COSA FARE. Nel brano sull'umiliazione di Gesù, elenca i maltrattamenti nominati subito dopo le parole «una grottesca rappresentazione di un re».

··· ESTRATTO DEL DOCUMENTO

Per questo Gesù si è fatto uomo; “umiliò sé stesso assumendo la condizione di servo” per ridonare la dignità di figli a noi che l’avevamo perduta. Il gesto di lavare i piedi, antico gesto del servo nei confronti del padrone, rivela quasi uno scambio di ruoli per mostrare che l’opera della redenzione si realizza riaccogliendo a casa il figlio prodigo e ridonandogli la dignità. Quanto ci rivela la parabola del figlio prodigo, riletta in quest’ottica! Gesù, in ogni suo gesto, non ha fatto altro che ridare dignità: all’adultera disse: «Neanch’io ti condanno; va’ e non peccare più».
Però Gesù umiliò sé stesso non solo spogliandosi della gloria divina, ma accettando anche l’umiliazione dei servi; lo vediamo in tutta la sua cruda realtà leggendo in questi giorni il racconto della Passione: nel sinedrio è umiliato dagli scribi e dai sacerdoti; nel pretorio dai soldati romani che lo ridicolizzano con un mantello di porpora, un bastone in mano e il capo coronato da spine: una grottesca rappresentazione di un re; sputi, schiaffi, percosse, derisioni, umiliazioni… deriso e umiliato da coloro che, da sotto la croce lo scherniscono e lo invitano a scendere. Quante umiliazioni! E la più feroce di tutte è quella della morte in croce come un malfattore!

······
··· I DATI

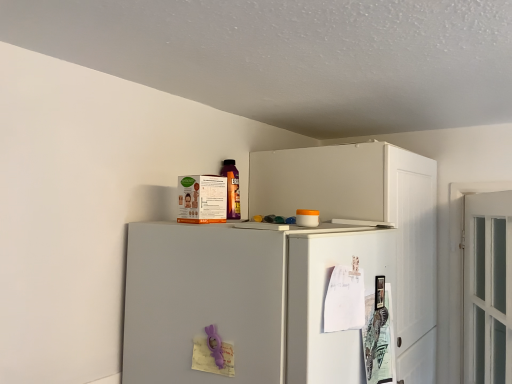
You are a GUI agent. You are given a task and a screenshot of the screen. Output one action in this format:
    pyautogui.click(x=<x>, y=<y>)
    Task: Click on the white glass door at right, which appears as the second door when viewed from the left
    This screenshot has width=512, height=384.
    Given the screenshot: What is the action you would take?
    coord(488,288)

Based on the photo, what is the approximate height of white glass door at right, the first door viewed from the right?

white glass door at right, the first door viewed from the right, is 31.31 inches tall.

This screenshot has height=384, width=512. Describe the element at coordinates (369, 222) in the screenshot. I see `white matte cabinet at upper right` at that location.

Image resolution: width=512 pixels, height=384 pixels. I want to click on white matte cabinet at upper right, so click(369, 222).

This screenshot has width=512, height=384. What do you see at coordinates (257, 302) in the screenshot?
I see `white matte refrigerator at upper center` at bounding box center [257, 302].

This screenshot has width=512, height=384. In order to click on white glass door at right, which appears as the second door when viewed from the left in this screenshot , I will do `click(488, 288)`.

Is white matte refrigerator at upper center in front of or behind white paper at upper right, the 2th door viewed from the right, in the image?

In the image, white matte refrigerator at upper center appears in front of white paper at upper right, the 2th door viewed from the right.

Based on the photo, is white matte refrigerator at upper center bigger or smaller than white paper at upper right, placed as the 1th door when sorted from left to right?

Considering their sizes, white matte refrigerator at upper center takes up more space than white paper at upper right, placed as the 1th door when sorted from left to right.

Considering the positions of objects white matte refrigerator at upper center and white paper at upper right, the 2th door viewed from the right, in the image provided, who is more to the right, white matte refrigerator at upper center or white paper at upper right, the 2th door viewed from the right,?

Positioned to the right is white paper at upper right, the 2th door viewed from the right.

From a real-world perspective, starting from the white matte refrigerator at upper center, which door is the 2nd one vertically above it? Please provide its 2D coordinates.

······
··· I DATI

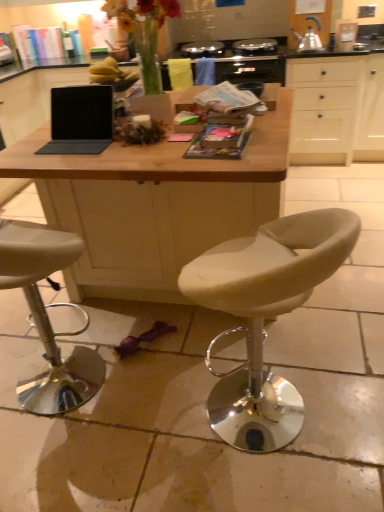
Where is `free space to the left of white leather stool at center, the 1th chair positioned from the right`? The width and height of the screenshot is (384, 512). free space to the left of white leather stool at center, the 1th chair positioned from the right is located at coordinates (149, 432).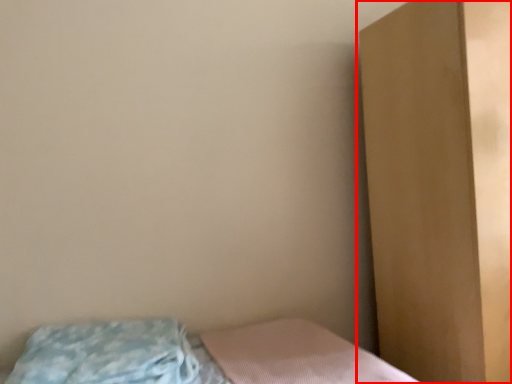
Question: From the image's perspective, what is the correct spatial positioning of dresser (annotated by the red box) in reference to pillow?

······
··· I DATI

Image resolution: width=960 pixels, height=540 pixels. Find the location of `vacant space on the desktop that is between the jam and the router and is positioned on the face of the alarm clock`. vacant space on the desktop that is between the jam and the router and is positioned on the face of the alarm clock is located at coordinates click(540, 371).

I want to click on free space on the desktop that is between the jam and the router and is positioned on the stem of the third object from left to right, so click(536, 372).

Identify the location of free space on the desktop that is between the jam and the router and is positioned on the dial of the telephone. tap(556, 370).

······

RISULTATO. sputi, schiaffi, percosse, derisioni, umiliazioni